Jude commented, “The reason I made this patch was because I felt inspired to do a patch with an astronaut. I thought this was relevant because SSEP was all about sending experiments up into space for astronauts to do.“
Leeshaud commented, “My patch design was really to show rockets, the ISS and space which is why the colors in my patch are red, black and gray. I am not the best artist in my school, but being selected really does show that if you try there is always the chance that you will succeed.”
Johnson County Central conducted a contest to choose two mission patches to send with our Mission 7 project to the International Space Station. The competition was open to all students in grades K-12. Realizing the design abilities vary widely between elementary and high school students, we conducted one contest for elementary (K-5) and another for middle school and high school (6-12). All elementary students were asked to make patches and 147 out of 280 students submitted patches to their elementary teachers for final judging (53%). We had individual submissions from 63% of our middle and high school students (173 out of 273 student submissions).

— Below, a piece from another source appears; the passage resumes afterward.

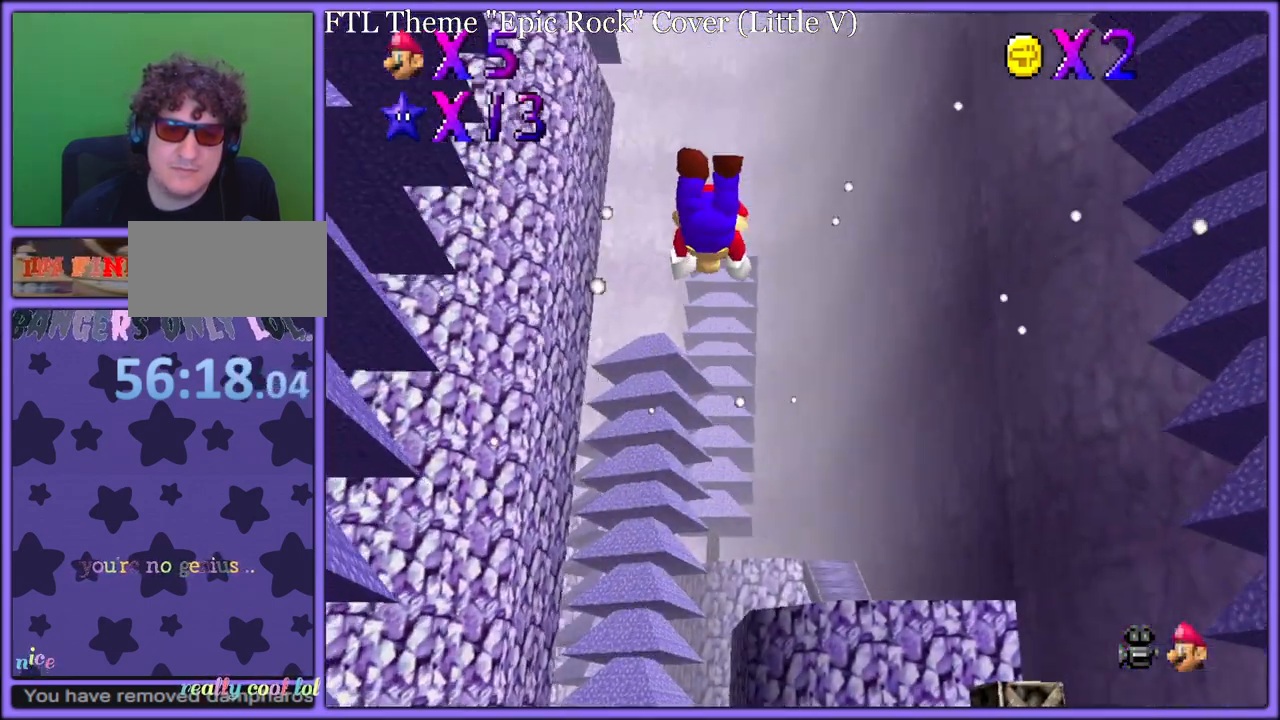
{"dt_ms": 500, "buttons": [], "left_stick": "up", "button_events": []}
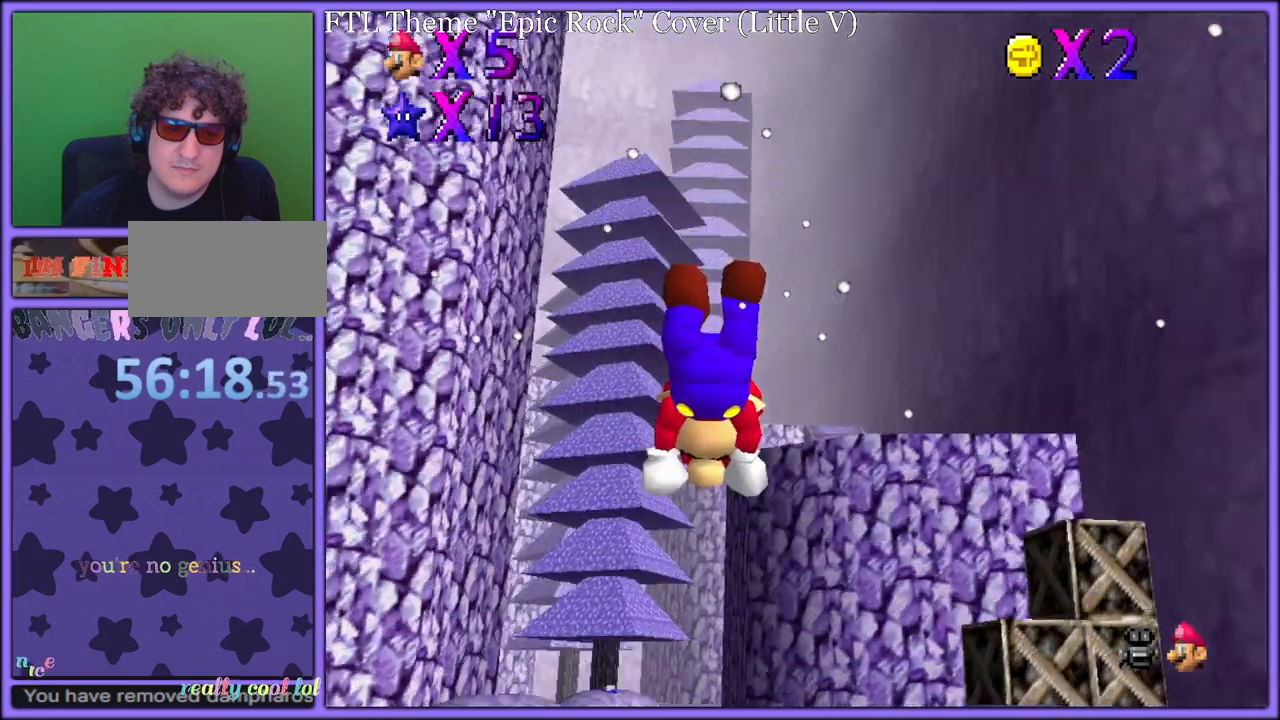
{"dt_ms": 500, "buttons": ["C_DOWN"], "left_stick": "up", "button_events": [[233, "A", "down"], [233, "B", "down"], [233, "R1", "down"], [283, "R1", "up"], [300, "B", "up"], [317, "A", "up"], [400, "C_DOWN", "down"]]}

The winner in our K-5 contest was Lane Othmer, grade 5, with “Fly High with Science”. The winner of the middle school & high school contest was eighth-grader Steven Plager with “The sky was the limit”.
Thomas Edison Energy Smart K- 6 students participated in the Mission Patch competition for SSEP Mission 7. The competition was categorized into K-3 and 4-6 competitions. In K-3 Mission Patch competition, all 171 students from grades K-3 participated to design a patch and in 4-6 Mission Patch competition, all 126 students from grades 4-6 participated to design a patch for Mission 7. Mrs. Hatch, the art teacher, selected top 5 patches from each competition.
Later the administrators and the teachers were involved in picking the winning patch for each of the competitions. The two school wide patch winners will be announced during the school presentation ceremony and will be awarded for their accomplishments. These two patches were sent to SSEP. All together Thomas Edison school immersed 297 students from the K-6 in the selection of two Mission patches to fly in the MISSION 7 SSEP program.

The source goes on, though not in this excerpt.